Exercise objective >> Please edit the passage on Raisa Gorbachev's memoirs by rewriting the portion between "Although the rest" and "Soviet citizens today.", inclusive, with "newlyweds" changed to "young couple".

[start of Excerpt to read]

But the book can be read at another level and, as such, is surprisingly revealing. Raisa Gorbachev is most candid and emotional when she talks about her early years. One of three children in a poor family, she was born in a small Siberian town. Her father worked on the railroad, and the family moved like birds of passage from one town to the next. Mrs. Gorbachev reveals that she was christened in a Russian Orthodox priest’s house, that her maternal grandfather disappeared in Stalin’s purges of the late 1930s and that, as a result, her grandmother died of “grief and hunger.” Ambitious and smart, she won a scholarship to study philosophy at prestigious Moscow State University. There she fell in love with a young law student, Mikhail Gorbachev.

Although the rest of their story is generally known, the memoirs add interesting personal details about the Gorbachevs’ courtship and marriage, their early life together in Stavropol where he began his career as a provincial party official in the mid-1950s, and his subsequent rise through the Communist Party system. Mrs. Gorbachev recalls, for example, having so little money that she had to borrow shoes for her wedding. As impoverished newlyweds, the Gorbachevs’ first joint purchase was a tailor-made dress and, during their first years in Stavropol, they lived with their infant daughter Irina in a communal apartment--the kind of life still endured by millions of Soviet citizens today.

Although she is reticent about her husband’s political struggles inside the establishment, Mrs. Gorbachev is fiercely critical of the formalism and callousness of the Moscow Party elite in the late 1970s, when they returned to the capitol. She describes a Soviet political officialdom, strongly reminiscent of its czarist predecessor, in which people received only what is laid down according to your position on the hierarchical ladder, and not according to your real contribution to the country’s well-being. Alas, she continues, “the same system operates not only in Moscow but everywhere in the country.”

[end of Excerpt to read]
[start of Entries shown]

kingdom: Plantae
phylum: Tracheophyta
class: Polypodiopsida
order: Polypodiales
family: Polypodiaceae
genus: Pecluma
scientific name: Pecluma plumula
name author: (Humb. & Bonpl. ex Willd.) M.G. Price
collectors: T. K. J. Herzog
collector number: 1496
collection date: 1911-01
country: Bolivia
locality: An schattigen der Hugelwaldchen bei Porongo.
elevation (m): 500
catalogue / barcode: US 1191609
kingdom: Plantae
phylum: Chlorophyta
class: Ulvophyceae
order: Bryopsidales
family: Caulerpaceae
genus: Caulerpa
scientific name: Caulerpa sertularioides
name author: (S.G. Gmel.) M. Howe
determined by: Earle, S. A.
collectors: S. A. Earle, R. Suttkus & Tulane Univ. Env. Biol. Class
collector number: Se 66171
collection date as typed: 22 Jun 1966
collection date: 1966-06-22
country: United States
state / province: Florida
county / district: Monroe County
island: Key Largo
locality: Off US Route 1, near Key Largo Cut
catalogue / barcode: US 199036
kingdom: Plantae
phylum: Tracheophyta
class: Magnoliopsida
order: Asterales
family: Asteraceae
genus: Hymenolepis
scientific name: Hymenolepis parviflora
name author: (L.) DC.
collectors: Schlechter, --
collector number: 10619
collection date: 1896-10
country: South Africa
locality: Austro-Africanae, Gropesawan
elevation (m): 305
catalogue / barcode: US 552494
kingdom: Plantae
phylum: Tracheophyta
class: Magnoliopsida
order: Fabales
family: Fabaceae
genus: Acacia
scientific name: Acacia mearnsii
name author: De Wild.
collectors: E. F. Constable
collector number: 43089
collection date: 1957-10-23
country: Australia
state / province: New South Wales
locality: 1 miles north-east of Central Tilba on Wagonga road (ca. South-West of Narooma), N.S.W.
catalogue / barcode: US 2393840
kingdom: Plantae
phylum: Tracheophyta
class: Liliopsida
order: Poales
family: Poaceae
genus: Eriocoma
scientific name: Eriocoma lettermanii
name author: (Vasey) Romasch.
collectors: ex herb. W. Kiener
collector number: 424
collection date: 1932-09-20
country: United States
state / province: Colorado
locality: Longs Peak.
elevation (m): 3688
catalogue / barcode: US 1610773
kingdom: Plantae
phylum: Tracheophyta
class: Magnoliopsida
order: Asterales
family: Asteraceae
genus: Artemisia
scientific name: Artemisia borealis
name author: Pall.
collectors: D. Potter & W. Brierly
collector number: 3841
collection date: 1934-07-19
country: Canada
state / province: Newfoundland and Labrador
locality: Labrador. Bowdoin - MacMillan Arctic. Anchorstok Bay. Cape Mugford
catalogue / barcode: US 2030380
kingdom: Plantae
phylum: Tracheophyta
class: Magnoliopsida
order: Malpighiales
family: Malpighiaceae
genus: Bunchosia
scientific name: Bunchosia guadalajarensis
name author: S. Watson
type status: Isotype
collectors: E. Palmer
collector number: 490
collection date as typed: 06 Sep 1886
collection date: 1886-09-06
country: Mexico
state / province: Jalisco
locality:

[end of Entries shown]

Solution >>
Although the rest of their story is generally known, the memoirs add interesting personal details about the Gorbachevs’ courtship and marriage, their early life together in Stavropol where he began his career as a provincial party official in the mid-1950s, and his subsequent rise through the Communist Party system. Mrs. Gorbachev recalls, for example, having so little money that she had to borrow shoes for her wedding. As impoverished young couple, the Gorbachevs’ first joint purchase was a tailor-made dress and, during their first years in Stavropol, they lived with their infant daughter Irina in a communal apartment--the kind of life still endured by millions of Soviet citizens today.